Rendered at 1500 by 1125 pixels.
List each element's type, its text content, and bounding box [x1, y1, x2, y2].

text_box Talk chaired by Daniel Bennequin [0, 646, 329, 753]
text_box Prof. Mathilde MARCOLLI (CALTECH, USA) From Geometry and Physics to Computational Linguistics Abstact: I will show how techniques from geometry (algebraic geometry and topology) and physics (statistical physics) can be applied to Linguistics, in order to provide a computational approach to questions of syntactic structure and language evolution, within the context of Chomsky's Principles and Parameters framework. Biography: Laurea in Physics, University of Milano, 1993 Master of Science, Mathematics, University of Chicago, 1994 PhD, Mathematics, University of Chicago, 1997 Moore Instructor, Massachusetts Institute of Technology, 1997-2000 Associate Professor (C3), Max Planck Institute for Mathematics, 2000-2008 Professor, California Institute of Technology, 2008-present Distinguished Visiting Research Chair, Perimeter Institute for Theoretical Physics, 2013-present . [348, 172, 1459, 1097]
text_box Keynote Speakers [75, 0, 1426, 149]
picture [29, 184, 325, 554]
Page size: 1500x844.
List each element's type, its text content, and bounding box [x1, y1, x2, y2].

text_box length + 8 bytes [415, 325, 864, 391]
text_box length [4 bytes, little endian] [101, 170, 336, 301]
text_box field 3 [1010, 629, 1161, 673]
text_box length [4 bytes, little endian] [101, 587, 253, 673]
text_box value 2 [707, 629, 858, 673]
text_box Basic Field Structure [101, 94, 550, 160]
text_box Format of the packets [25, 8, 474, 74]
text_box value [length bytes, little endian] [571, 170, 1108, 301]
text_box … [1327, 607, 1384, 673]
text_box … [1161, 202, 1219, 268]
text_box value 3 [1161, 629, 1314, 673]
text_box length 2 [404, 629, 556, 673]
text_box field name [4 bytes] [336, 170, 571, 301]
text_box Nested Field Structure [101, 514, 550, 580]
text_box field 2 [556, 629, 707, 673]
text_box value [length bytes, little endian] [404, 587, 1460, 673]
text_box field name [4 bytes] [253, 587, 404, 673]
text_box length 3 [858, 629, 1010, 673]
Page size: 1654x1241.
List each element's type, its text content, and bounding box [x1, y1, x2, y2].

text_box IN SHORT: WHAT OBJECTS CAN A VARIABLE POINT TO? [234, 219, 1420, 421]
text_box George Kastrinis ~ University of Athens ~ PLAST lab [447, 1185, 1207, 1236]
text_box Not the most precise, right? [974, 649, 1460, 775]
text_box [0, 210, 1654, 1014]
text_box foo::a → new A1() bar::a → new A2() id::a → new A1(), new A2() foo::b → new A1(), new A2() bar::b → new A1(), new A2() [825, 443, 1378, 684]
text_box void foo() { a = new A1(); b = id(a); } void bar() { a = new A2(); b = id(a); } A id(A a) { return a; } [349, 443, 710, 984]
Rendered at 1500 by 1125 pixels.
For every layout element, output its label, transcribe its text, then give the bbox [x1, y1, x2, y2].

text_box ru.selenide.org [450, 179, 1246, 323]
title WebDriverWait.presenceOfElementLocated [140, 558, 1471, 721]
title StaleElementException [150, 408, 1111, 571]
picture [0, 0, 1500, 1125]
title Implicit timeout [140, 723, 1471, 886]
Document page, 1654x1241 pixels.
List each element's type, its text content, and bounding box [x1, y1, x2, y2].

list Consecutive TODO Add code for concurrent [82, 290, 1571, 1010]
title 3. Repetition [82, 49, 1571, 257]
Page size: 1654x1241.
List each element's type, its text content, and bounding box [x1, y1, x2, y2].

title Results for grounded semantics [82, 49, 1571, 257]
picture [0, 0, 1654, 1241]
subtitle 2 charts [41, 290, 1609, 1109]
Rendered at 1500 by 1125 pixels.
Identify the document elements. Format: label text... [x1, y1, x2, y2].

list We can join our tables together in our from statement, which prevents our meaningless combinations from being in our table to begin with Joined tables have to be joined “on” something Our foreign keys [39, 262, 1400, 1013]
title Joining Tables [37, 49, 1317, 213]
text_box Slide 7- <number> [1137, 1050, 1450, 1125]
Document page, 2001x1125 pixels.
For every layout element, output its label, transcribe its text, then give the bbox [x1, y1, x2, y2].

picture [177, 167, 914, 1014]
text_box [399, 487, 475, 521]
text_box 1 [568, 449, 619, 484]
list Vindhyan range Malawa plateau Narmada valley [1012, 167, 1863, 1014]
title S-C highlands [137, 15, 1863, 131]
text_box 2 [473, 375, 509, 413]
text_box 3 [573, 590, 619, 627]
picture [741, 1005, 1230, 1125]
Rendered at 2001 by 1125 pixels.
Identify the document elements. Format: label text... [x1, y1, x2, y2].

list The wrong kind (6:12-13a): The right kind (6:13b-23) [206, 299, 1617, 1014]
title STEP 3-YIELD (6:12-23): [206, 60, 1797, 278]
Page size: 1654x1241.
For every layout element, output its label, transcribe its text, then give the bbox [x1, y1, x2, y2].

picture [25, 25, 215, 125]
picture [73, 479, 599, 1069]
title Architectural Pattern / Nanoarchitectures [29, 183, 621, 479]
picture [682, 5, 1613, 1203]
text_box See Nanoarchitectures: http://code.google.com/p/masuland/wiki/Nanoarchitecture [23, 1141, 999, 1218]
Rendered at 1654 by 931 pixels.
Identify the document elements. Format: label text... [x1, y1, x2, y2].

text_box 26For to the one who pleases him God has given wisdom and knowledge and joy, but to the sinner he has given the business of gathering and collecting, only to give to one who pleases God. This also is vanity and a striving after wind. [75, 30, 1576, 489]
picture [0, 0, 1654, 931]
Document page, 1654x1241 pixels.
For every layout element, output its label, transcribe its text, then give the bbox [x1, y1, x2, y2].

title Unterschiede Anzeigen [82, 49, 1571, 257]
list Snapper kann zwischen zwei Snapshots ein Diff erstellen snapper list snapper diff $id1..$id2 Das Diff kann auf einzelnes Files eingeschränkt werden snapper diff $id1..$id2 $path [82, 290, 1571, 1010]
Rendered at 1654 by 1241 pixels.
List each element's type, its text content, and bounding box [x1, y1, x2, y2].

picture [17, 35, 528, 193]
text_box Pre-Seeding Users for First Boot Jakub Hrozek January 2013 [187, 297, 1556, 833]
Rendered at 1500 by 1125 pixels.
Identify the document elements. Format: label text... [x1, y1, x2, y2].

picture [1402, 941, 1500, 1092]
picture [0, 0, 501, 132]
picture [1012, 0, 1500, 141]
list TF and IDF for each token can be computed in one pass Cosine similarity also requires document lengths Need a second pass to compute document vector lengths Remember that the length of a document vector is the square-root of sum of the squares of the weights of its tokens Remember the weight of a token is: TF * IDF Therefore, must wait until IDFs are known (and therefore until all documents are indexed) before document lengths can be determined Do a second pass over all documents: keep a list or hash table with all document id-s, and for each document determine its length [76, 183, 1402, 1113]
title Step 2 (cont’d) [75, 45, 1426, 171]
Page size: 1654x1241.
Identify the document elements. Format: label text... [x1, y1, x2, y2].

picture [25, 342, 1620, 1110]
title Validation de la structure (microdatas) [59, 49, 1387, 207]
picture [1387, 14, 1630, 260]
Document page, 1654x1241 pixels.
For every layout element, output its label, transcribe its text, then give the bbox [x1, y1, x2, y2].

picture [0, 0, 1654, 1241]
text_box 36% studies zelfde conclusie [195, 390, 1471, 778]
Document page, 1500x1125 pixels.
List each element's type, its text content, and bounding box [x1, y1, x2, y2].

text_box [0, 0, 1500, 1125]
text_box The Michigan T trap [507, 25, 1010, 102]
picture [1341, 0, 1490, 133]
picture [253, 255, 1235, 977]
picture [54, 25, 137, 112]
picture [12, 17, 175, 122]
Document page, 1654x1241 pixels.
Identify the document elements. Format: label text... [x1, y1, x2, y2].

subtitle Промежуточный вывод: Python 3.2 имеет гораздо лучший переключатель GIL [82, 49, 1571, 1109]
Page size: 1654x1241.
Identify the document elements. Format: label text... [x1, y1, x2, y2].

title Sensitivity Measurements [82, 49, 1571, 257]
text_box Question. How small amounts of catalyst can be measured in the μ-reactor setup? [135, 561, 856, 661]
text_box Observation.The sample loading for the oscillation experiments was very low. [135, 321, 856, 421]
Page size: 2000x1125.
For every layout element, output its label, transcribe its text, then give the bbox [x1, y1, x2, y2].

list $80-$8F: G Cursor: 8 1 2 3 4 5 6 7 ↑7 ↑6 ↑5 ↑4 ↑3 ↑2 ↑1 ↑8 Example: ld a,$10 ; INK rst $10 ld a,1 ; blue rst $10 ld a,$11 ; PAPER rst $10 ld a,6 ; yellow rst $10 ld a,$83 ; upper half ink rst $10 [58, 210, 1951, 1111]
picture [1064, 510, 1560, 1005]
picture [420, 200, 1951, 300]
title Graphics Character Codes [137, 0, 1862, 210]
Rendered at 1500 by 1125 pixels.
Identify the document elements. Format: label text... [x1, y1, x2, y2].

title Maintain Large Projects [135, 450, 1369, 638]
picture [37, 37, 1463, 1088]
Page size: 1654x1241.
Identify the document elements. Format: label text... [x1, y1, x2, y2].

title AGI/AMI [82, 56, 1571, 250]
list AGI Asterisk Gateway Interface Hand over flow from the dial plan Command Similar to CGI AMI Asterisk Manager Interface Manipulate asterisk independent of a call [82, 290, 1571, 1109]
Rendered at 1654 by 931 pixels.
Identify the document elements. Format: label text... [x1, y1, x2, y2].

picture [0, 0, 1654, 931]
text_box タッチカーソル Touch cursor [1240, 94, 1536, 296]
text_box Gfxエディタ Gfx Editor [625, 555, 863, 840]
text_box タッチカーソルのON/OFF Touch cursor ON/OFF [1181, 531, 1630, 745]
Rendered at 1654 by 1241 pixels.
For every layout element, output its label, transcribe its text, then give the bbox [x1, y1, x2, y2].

DESCRIPTION OF THE TASK
Please rewrite the rows above, from the start of the rows through the line containing "text_box Talk chaired", as a two-column CSV with the columns instruction and output. Each row's text and its answer should each go in one quoted field, with line breaks replaced by spaces.

SOLUTION FOR THIS PROBLEM
instruction,output
"Rendered at 1500 by 1125 pixels. List each element's type, its text content, and bounding box [x1, y1, x2, y2].","text_box Talk chaired by Daniel Bennequin [0, 646, 329, 753]"